Erfreulich ist auch, dass bei den erwerbsfähigen Leistungsberechtigen der Anteil der „Minijobber“ in den vergangenen fünf Jahren geringer wurde. Er sank von 23,3 Prozent im Dezember 2014 auf 18,8 Prozent im Dezember 2019. Auch der Anteil der „Minijobber“ bei den „Erwerbsaufstockern“ ist gesunken, und zwar von 68,9 Prozent (12/2014) auf 62,3 Prozent (12/2019). Das Jobcenter Kreis Kleve unterstützt die Betroffenen mit verschiedenen Maßnahmen, damit Minijobs in sozialversicherungspflichtige Beschäftigungen umgewandelt werden oder der Einstieg in eine Teilzeitbeschäftigung bei einem anderen Arbeitgeber gelingt. Weitere Faktoren, die zu dieser Entwicklung beigetragen haben, waren die gute Wirtschaftslage, die günstige Entwicklung des Arbeitsmarktes sowie die Einführung des Mindestlohns. Landrat Wolfgang Spreen: „Unser Ziel ist es, möglichst viele geringfügige in sozialversicherungspflichtige Beschäftigungen zu überführen. Erst durch solche Jobs werden diese Menschen in die Lage versetzt, ein ‚Auskommen mit dem Einkommen‘ zu haben und damit unabhängig von Sozialleistungen zu leben.“

Kosten der Grundsicherung für Arbeitsuchende

Im vergangenen Jahr sank die Zahl der SGB-II-Bedarfsgemeinschaften um 819 von 8.730 im Dezember 2018 auf nunmehr 7.911 im Dezember 2019. Aktuell leben 14.436 Personen im Kreis Kleve in diese Bedarfsgemeinschaften, davon sind 10.549 erwerbsfähige Leistungsberechtigte. Bei den verbleibenden 3.887 Sozialgeldempfängern handelt es sich in der Regel um Kinder. Von 100 Einwohnerinnen und Einwohnern des Kreises Kleve befinden sich etwa 5,5 im SGB-II-Leistungsbezug.

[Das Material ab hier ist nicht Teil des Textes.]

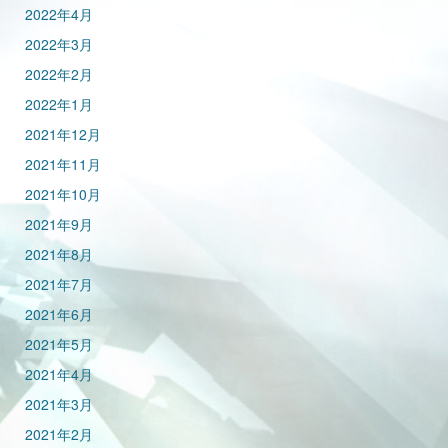
2022年4月
2022年3月
2022年2月
2022年1月
2021年12月
2021年11月
2021年10月
2021年9月
2021年8月
2021年7月
2021年6月
2021年5月
2021年4月
2021年3月
2021年2月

Die Zahlen der Vermittlung in Arbeit werden in der Statistik des Jobcenters Kreis Kleve mit einer dreimonatigen Wartezeit erfasst. Im August 2019 konnten 365 Personen in sozialversicherungspflichtige Tätigkeiten vermittelt werden. Weitere 98 Personen arbeiten nun in einem Minijob.

Zur Erfüllung des gesamten Aufgabenspektrums des SGB II wurde im November 2019 ein Betrag in Höhe von 9,05 Mio. Euro aufgewendet. Auf den Kreis Kleve und die Kommunen entfielen hiervon etwa 2,11 Mio. Euro für die Kosten der Unterkunft. Bisher lagen die finanziellen Aufwendungen im Jahr 2019 (Januar bis November) bei insgesamt rund 101,3 Mio. Euro.